As you might be expecting, there have been people in South Africa who have condemned the Occult Related Crimes Unit as inherently unfair, particularly the South African Pagan Rights Alliance who feel the unit’s mandate contradicts policing ethics based on both the law of evidence (cases of the supernatural not being a matter for courts of law) and religious diversity, and feel that their definition of “occult-related crimes” puts pagan practice in the same category as Satanism and black magick. SAPRA also supports a petition calling for the disbanding of the Occult Related Crimes Unit – you can actually sign too if you are interested in changing the fact that somewhere there is a police unit doing what America’s evangelical Christians wish America was doing. But so far, I don’t the hysteria going away yet, and I don’t see the Occult Related Crimes Unit going away yet, probably they’re still doing what they’re doing.

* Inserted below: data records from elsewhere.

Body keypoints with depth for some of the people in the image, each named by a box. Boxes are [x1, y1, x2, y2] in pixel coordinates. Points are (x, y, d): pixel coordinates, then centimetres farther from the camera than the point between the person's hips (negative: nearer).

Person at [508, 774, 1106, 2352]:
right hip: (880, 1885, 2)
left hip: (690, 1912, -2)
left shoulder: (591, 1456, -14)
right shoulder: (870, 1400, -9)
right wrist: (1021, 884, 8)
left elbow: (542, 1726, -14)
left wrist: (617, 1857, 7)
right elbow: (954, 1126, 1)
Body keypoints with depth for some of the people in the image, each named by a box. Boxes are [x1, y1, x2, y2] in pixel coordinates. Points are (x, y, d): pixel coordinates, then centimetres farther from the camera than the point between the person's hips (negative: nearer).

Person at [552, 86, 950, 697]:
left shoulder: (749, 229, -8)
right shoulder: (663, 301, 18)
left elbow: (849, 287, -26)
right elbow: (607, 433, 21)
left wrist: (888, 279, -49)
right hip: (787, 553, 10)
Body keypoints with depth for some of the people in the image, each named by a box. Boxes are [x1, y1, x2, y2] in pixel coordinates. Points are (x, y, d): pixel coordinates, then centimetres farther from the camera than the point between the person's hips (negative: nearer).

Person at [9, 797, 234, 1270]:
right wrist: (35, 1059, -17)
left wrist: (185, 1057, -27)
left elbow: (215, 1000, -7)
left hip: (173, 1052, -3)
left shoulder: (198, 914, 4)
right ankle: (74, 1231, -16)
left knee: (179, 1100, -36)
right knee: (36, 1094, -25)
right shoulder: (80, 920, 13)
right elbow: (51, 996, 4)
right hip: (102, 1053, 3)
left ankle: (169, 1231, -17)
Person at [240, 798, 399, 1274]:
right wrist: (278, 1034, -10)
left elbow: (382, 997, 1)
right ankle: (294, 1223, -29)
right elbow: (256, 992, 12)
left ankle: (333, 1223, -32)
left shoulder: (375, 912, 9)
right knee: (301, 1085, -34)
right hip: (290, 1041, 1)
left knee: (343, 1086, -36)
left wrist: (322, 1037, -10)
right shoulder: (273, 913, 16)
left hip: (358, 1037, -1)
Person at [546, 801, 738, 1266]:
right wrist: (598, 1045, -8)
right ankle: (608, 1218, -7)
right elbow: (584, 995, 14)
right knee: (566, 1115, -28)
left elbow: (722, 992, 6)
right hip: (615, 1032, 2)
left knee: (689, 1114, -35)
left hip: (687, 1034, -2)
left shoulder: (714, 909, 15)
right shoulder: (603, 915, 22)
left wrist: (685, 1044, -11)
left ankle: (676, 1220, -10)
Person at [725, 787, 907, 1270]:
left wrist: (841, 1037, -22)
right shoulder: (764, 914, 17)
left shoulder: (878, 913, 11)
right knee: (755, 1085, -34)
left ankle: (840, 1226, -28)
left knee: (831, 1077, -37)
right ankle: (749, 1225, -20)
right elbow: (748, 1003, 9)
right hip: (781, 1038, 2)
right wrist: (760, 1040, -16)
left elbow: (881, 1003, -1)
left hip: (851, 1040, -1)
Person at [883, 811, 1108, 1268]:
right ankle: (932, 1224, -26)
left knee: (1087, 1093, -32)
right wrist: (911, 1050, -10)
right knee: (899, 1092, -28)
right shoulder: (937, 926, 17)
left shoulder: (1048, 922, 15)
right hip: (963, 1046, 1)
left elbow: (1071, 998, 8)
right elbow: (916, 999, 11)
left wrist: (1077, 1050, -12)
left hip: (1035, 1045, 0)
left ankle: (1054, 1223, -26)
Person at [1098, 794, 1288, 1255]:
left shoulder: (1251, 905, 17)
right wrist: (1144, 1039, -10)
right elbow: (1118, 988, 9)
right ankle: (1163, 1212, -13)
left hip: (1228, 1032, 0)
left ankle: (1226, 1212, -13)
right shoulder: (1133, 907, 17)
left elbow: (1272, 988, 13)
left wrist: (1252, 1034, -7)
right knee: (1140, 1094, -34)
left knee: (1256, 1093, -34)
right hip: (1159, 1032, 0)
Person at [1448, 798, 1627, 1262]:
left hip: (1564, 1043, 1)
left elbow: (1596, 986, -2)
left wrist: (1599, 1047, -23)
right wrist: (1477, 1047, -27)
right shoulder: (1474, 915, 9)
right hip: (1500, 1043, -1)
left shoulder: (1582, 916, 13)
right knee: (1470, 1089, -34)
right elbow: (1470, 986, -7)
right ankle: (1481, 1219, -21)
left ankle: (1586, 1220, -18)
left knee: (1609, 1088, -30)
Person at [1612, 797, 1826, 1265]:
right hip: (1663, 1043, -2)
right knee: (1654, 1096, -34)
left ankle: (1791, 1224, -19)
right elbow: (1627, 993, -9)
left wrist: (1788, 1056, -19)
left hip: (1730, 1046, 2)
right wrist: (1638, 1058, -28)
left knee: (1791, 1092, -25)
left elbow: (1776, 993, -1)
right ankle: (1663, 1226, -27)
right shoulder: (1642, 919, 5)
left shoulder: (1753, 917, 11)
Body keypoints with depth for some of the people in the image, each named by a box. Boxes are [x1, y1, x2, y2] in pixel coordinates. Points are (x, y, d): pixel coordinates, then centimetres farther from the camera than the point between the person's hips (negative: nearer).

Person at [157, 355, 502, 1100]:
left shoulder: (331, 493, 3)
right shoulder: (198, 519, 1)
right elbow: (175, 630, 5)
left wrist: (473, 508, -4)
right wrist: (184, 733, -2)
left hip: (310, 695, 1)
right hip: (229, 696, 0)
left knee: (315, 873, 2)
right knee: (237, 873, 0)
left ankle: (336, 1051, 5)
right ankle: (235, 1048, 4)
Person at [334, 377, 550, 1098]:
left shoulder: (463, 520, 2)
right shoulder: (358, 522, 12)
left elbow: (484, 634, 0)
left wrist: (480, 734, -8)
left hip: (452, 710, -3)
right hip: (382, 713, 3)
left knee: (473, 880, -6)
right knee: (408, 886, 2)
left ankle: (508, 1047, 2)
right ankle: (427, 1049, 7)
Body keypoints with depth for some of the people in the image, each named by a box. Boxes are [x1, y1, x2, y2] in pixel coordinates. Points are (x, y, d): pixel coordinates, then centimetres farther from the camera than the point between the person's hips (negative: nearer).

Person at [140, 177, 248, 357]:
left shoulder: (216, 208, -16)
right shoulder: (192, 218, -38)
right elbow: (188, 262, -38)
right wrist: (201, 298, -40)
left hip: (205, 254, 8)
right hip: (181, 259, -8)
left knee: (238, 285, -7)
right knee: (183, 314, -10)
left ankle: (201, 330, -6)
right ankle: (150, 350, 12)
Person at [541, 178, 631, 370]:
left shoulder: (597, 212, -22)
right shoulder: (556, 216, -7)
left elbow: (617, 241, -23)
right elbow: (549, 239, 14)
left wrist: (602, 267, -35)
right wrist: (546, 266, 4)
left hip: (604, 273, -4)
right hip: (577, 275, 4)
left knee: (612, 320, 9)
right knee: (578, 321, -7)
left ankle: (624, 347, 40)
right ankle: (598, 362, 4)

In my personal opinion, the moral panic being expressed by those who wish to protest metal music coming to South Africa is only a piece of the religious hysteria that clearly still exists in the country and is clearly being legitimized by their government. Seriously, when you have a police unit that actively deals with “occult-related crime” specifically targeting Satanism (or rather perceived Satanism), you are now legitimizing superstition, ignorance, intolerance, and moral panic – all of which could instead be vanquished through education.